Applicants seeking planning permission for motorway service area – Inspector finding a degree of need and recommending grant of permission – Change in government policy – Secretary of State refusing to grant application – Applicants challenging Secretary of State’s decision – Whether Secretary of State misinterpreting policy – Application dismissed

The applicants applied for planning permission for an infill motorway service area (MSA) on the south side of Lyde Green Farm, Bristol. After an inquiry, the inspector made a report identifying the main factors to be considered in assessing the need for a new MSA in light of the Secretary of State’s then current policy, as set out in PPG13 and roads circular 1/94. He pointed out the possible benefits of the proposed MSA in terms of “driver comfort, convenience and increased choice” and concluded that they were sufficient to establish a degree of need.

However, by the time of the Secretary of State’s decision, the government had issued an MSA policy statement, dated 31 July 1998, that contained a revision of the policy as set out in the circular and PPG13 in respect of spacing and need. Increased competition and choice were no longer sufficient justification in themselves for infill provision. The policy statement provided, inter alia, that planning permission for infill MSAs should be granted only “exceptionally and where clear and compelling need has been established”. The Secretary of State found, inter alia, that the applicants had not shown “exceptional need” and refused to grant the application.

The applicants challenged the Secretary of State’s decision under section 288 of the Town and Country Planning Act 1990, raising two principal grounds. First, the Secretary of State had misapplied or misinterpreted his own policy. It was submitted that the policy statement of July 1998 did not alter the degree of need that the applicant had to establish, and that the Secretary of State was in error in interpreting it as a change in policy, requiring the applicant to show “exceptional need”. The applicant contended that the Secretary of State had elided two separate topics, namely the degree of need to be established, which was a “clear and compelling” one, and the concept of an exceptional grant. The second ground of challenge was that the applicants were misled by a letter from a minister at the crucial time, and were denied a proper opportunity to put their case to the Secretary of State.

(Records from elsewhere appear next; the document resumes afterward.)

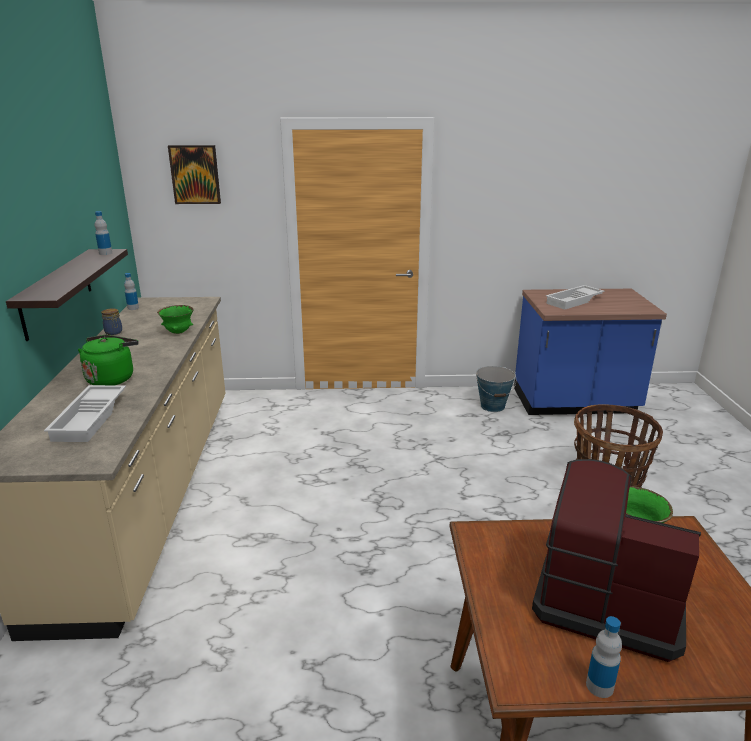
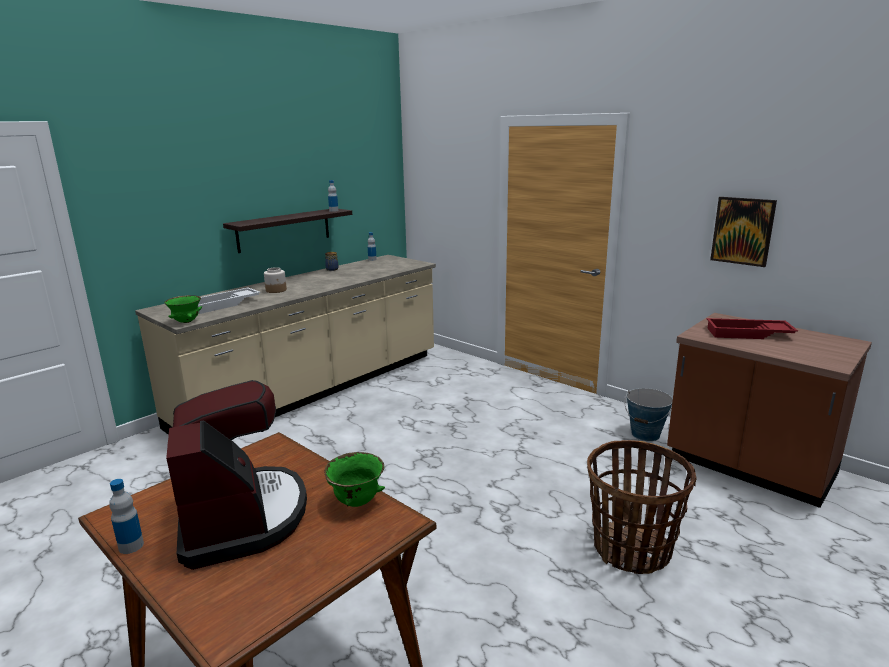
camera: 45 degrees right, 5 degrees down
green kettle [78,335,139,385] -> jar [264,267,287,293]
green bowl [157,305,194,334] -> green bowl moved to [164,295,202,323]
picture [168,145,221,204] -> picture moved to [710,197,777,267]
blue counter [514,289,667,415] -> brown counter [667,313,872,508]
white tray [546,285,605,310] -> red tray [707,318,798,339]

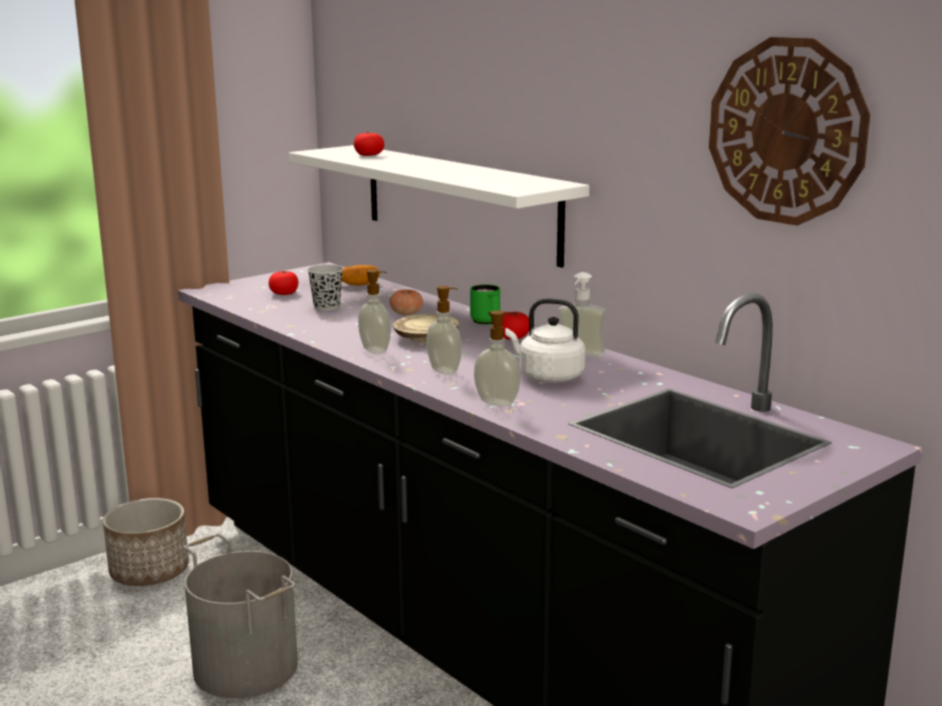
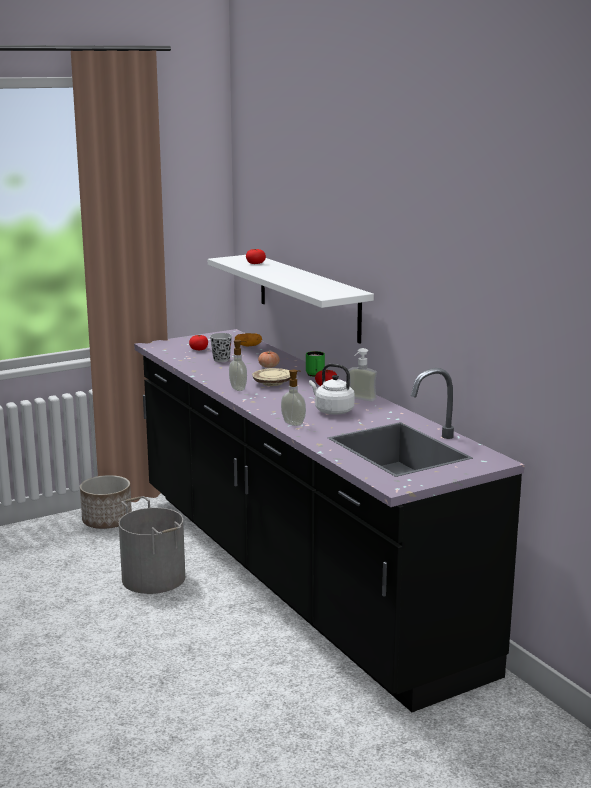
camera: 10 degrees right, 0 degrees up
soap dispenser [427,286,462,375] -> none
wall clock [709,37,870,226] -> none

Held: The application was dismissed.

The starting point of the applicant was flawed, since the policy statement of July 1998 did alter the character of the need that had to be established. While the Secretary of State could have structured his approach differently, perhaps reflecting a more textural approach to the policy, he was not led into any error in his approach towards the application. Faced with a changed policy, he was bound to reconsider the facts as found by the inspector. He made a planning judgment on the basis of need, in light of the new policy. The meaning attributed to the policy statement by the Secretary of State was not perverse. He did not err in drawing together the two concepts and describing the required need as “exceptional” where, even if the need was established, it was only intended to lead to a grant of permission in exceptional cases. There was no evidence to support the claim that the applicants had been misled by the letter. Nor had they been denied an opportunity to make representations.

Anthony Smith QC and Nadir Sharif (instructed by Kingsford Stacey Blackwell) appeared for the applicants; Timothy Mould (instructed by the Treasury Solicitor) appeared for the respondent.